### Activity
Continue the passage about the criminal case against Nastya Shevchenko, starting right after its last sentence.

### Selected excerpt
····················

Nastya – a journalist by profession – was charged under Article 284.1 of the Russian Criminal Code for cooperating with a so-called “undesirable organisation”. This article was introduced by the Kremlin into Russian legislation in 2015 as part of a crackdown on Russian civil society. But Nastya is the first person to have ever been criminally charged under the Article.

Nastya’s case sparked outrage in Russia and abroad. In Moscow thousands took to the streets in a march entitled “Mother’s Fury”. Participants wore black hearts as they marched solemnly through the city’s snowy streets – a fitting backdrop for the march held in remembrance of Nastya’s eldest daughter Alina, who tragically passed away on 31 January. Authorities prevented Nastya from leaving her flat to visit her dying daughter until the very last minute.

In addition, Amnesty International declared Nastya Shevchenko a prisoner of conscience, and 12 non-governmental organisations, including the Free Russia Foundation, the Human Rights Foundation and the Lantos Foundation, signed a declaration calling for Nastya’s release. Two members of the US House of Representatives also published a statement condemning the Kremlin’s treatment of Nastya as “callous and cruel”.

····················

### Record extracts
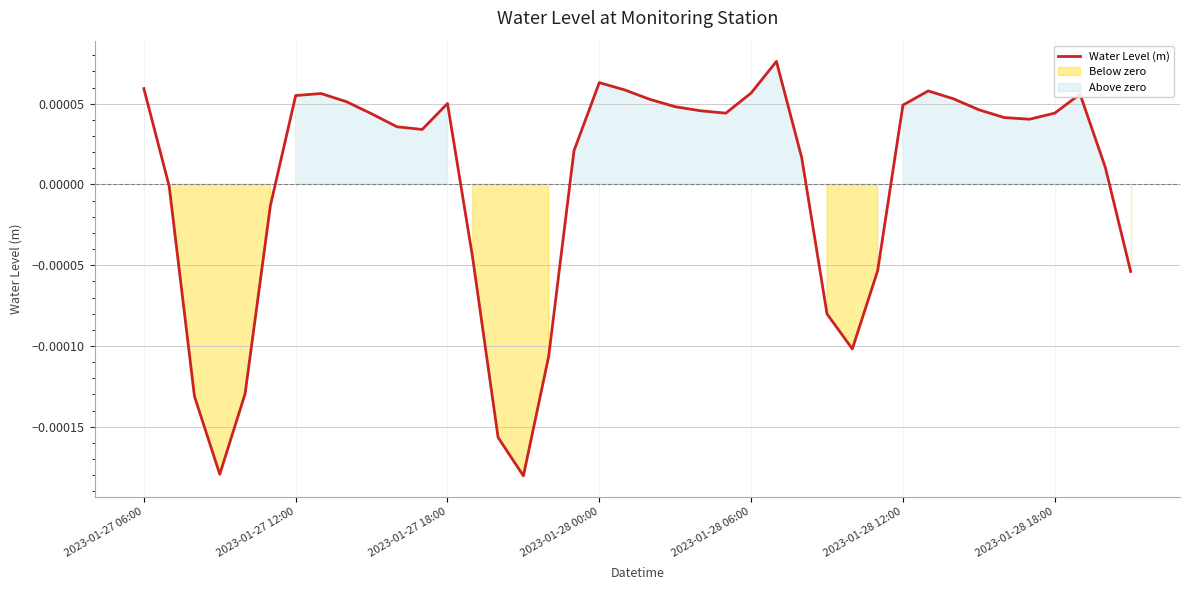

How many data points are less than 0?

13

····················

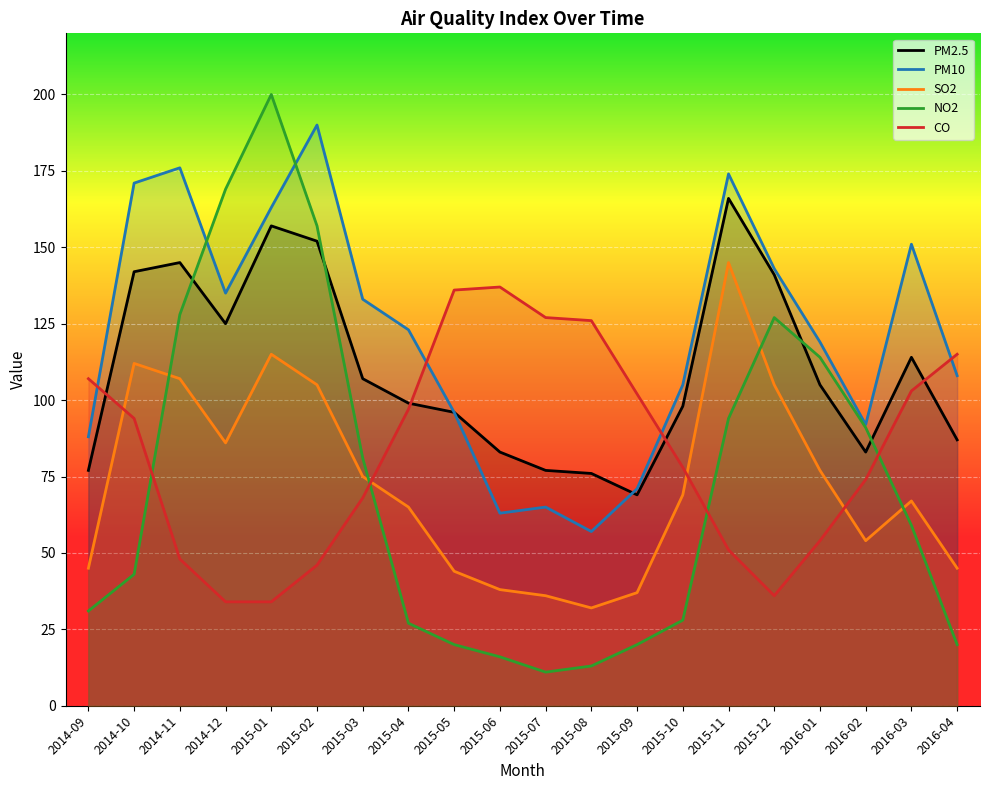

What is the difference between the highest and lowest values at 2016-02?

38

····················

### Exercise answer
Having locked her away from the world for nearly half a year, having left her family traumatised, the Kremlin would surely have been confident that Nastya would be demotivated and disheartened at the prospect of continuing her civil activism. However, Nastya’s announcement has shown that the Kremlin truly misjudged and miscalculated the perseverance of civil activists in Russian society today.

Irrespective of the by-elections, Nastya is set to appear in court on 17 June. As it stands, she could be sentenced to between two and six years in prison, which would put an end to any aspirations of getting elected in September. In any case, Nastya’s impressive defiance of the Kremlin is something to be revered by us all.